Why Are Professional Sports Leagues Slow with New Tech Inside Their Stadiums?

This morning coming across the Mashable post Yankee Stadium Bans iPads, it reminded me of a similar tech experience with the NHL a number of years ago. I was at hockey game five or six years ago when digital cameras where pretty common but still somewhat pricey. Taking some photos for my own purposes I was asked by security to stop shooting. I was given a lame excuse about being able to capture motion because of the visible screen on the back. It didn’t make sense then nor does it now. Essentially they wanted to keep me away from creating my own images. Today digital cameras are as common as mobile phones. The rule is probably still there that photos shouldn’t be taken but it’s unpractical to enforce. It’s also part of the fan experience of being engaged to take photos of their fav. moments.

The latest tech issue today is the Yankees not allowing iPads at games. I’m pretty sure they’re not the only team enforcing the rule but they’re the team getting the attention for it. It baffles me why any team, league or stadium would want to enforce such rules.

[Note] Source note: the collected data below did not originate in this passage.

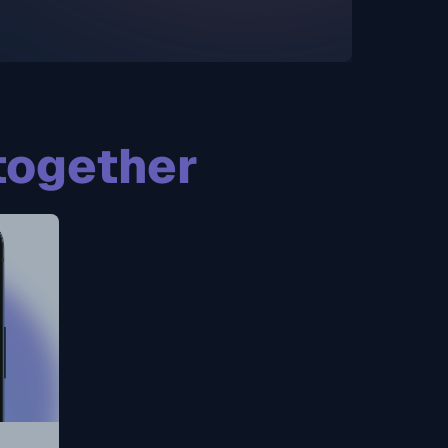
together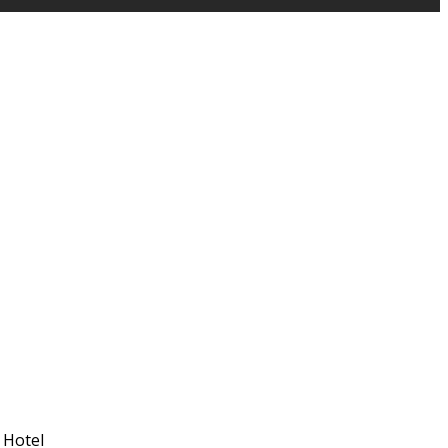
 Hotel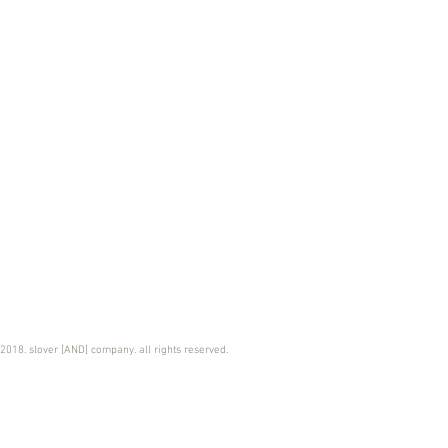
2018. slover [AND] company. all rights reserved.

It comes down to sports organizations not having a process in place to create better fan experiences with technology that are being lead by the actual fans. Why not see what people are wanting to do at the stadium with this stuff, learn about what isn’t working and create payable features that make the experience better? As it stands people are treated like criminals for trying to sneak stuff into a game to make the experience better. It’s so counterproductive.

The iPad at a game should be encouraged. I can think of a ton of live data features that would make watching baseball more interesting. Instead of being open to those kind of ideas sport organizations are content with staying static. If they’re truly interested in bringing more people to the stadium they need to let go of what they think is the experience and let the fans create it.